## PROBLEM STATEMENT
Leaving pictures aside, set down each line exactly, from the first line of the data to the line with "Trace the roads", both included.

## SUPPLIED MATERIAL
============================================================
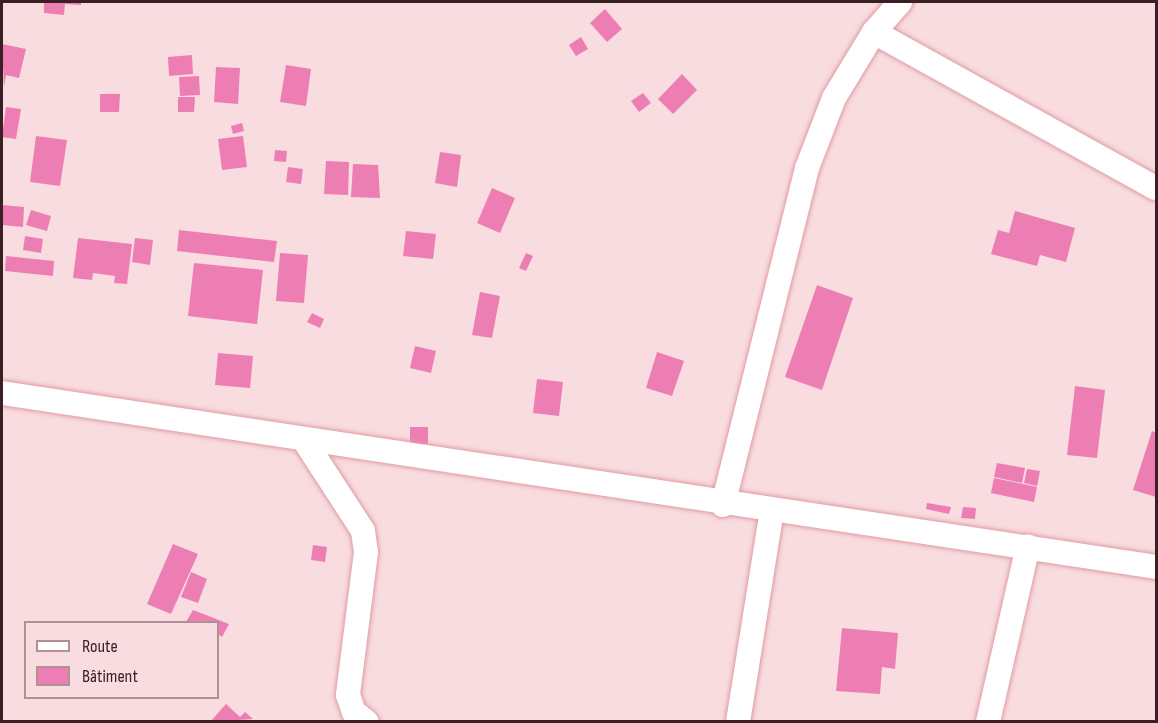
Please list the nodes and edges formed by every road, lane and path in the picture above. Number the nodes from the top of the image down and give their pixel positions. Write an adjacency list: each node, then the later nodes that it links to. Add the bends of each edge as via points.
1 (900, 2): 2 (street)
2 (873, 32): 3 (street); 6 (street, via 834,99 807,168)
3 (1156, 188)
4 (2, 393): 5 (street)
5 (304, 440): 6 (street); 10 (street, via 363,531 366,552 348,695 354,712)
6 (723, 504): 7 (street)
7 (772, 510): 8 (street); 11 (street)
8 (1028, 546): 9 (street); 12 (street)
9 (1156, 567)
10 (367, 722)
11 (738, 722)
12 (988, 722)

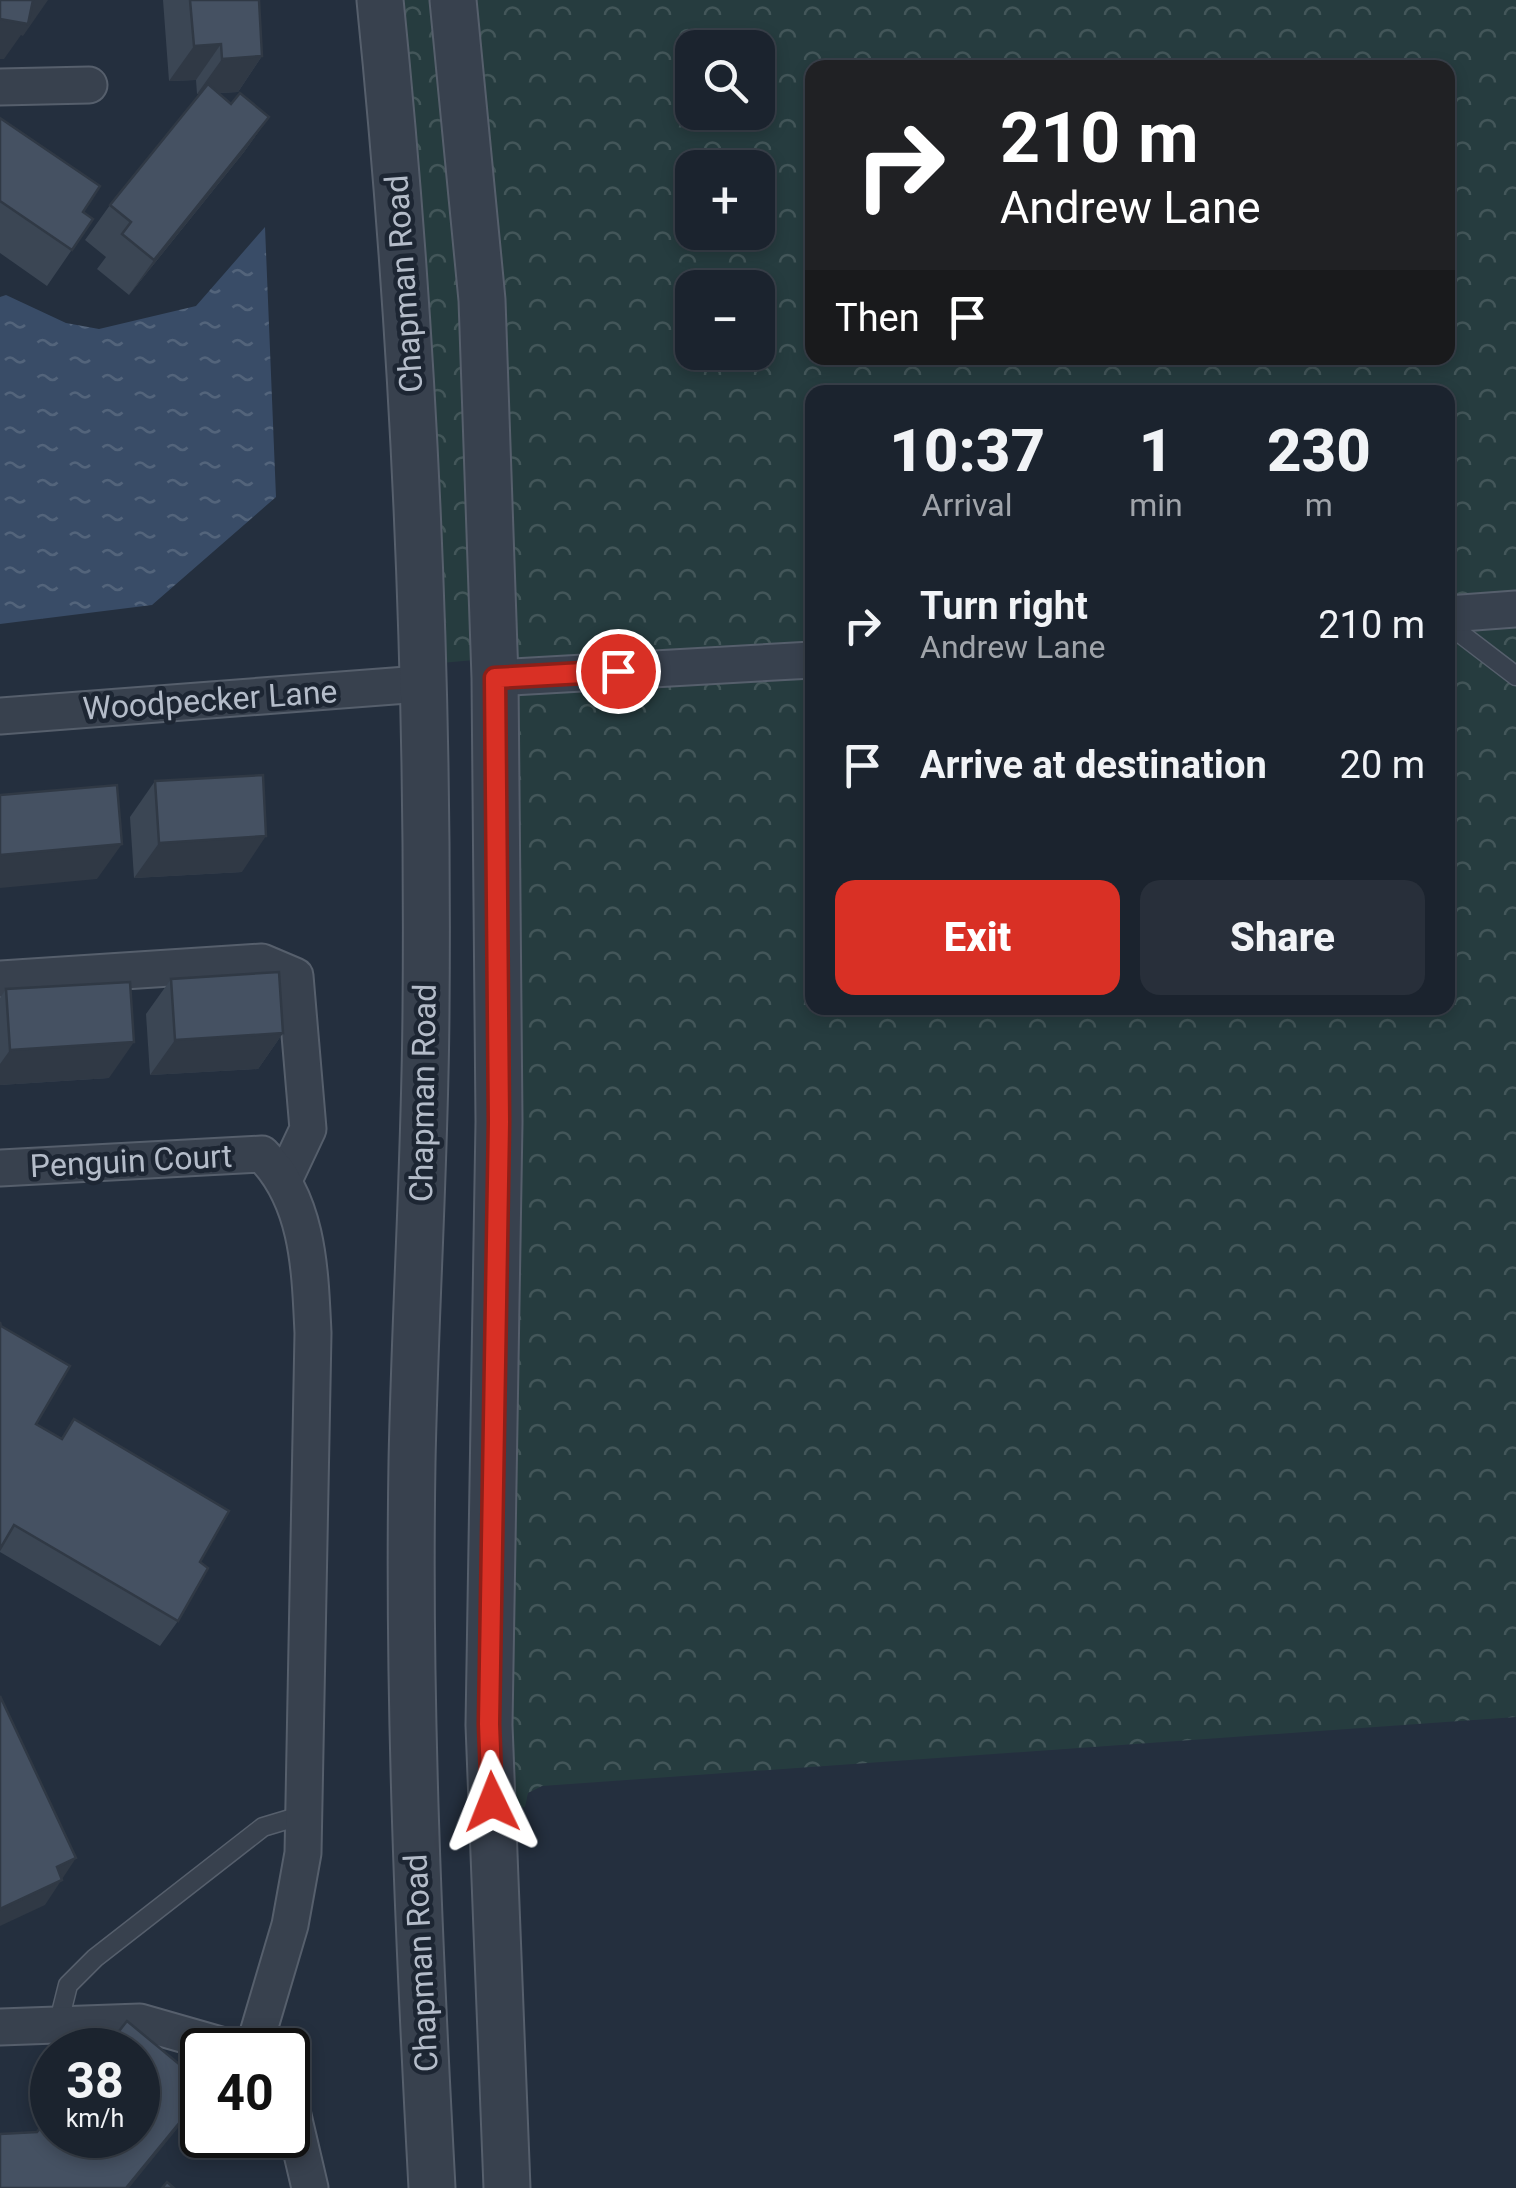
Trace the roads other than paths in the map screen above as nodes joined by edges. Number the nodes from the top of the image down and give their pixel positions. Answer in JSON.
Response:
{"nodes":[{"id":1,"x":380,"y":0,"type":"edge"},
{"id":2,"x":453,"y":0,"type":"edge"},
{"id":3,"x":90,"y":86,"type":"dead end"},
{"id":4,"x":0,"y":87,"type":"edge"},
{"id":5,"x":1516,"y":609,"type":"edge"},
{"id":6,"x":1455,"y":613,"type":"edge"},
{"id":7,"x":1455,"y":629,"type":"edge"},
{"id":8,"x":805,"y":660,"type":"edge"},
{"id":9,"x":1516,"y":676,"type":"edge"},
{"id":10,"x":495,"y":678,"type":"junction"},
{"id":11,"x":420,"y":684,"type":"junction"},
{"id":12,"x":0,"y":716,"type":"edge"},
{"id":13,"x":0,"y":980,"type":"edge"},
{"id":14,"x":273,"y":1167,"type":"junction"},
{"id":15,"x":0,"y":1168,"type":"edge"},
{"id":16,"x":303,"y":1815,"type":"junction"},
{"id":17,"x":58,"y":2025,"type":"junction"},
{"id":18,"x":0,"y":2027,"type":"edge"},
{"id":19,"x":260,"y":2028,"type":"edge"},
{"id":20,"x":180,"y":2033,"type":"edge"},
{"id":21,"x":303,"y":2158,"type":"edge"},
{"id":22,"x":310,"y":2188,"type":"edge"},
{"id":23,"x":432,"y":2188,"type":"edge"},
{"id":24,"x":508,"y":2188,"type":"edge"}],
"edges":[{"from":1,"to":11,"type":"street","name":"Chapman Road"},
{"from":2,"to":10,"type":"street"},
{"from":3,"to":4,"type":"street"},
{"from":5,"to":6,"type":"street"},
{"from":7,"to":9,"type":"lane"},
{"from":8,"to":10,"type":"street"},
{"from":10,"to":11,"type":"street"},
{"from":10,"to":24,"type":"street"},
{"from":11,"to":12,"type":"street","name":"Woodpecker Lane"},
{"from":11,"to":23,"type":"street","name":"Chapman Road"},
{"from":13,"to":14,"type":"street"},
{"from":14,"to":15,"type":"street","name":"Penguin Court"},
{"from":14,"to":16,"type":"street"},
{"from":16,"to":17,"type":"lane"},
{"from":16,"to":19,"type":"street"},
{"from":17,"to":18,"type":"street"},
{"from":17,"to":20,"type":"street"},
{"from":21,"to":22,"type":"street"}]}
============================================================
## RESULT
Please list the nodes and edges formed by every road, lane and path in the picture above. Number the nodes from the top of the image down and give their pixel positions. Write an adjacency list: each node, then the later nodes that it links to. Add the bends of each edge as via points.
1 (900, 2): 2 (street)
2 (873, 32): 3 (street); 6 (street, via 834,99 807,168)
3 (1156, 188)
4 (2, 393): 5 (street)
5 (304, 440): 6 (street); 10 (street, via 363,531 366,552 348,695 354,712)
6 (723, 504): 7 (street)
7 (772, 510): 8 (street); 11 (street)
8 (1028, 546): 9 (street); 12 (street)
9 (1156, 567)
10 (367, 722)
11 (738, 722)
12 (988, 722)

Trace the roads other than paths in the map screen above as nodes joined by edges. Number the nodes from the top of the image down and give their pixel positions. Answer in JSON.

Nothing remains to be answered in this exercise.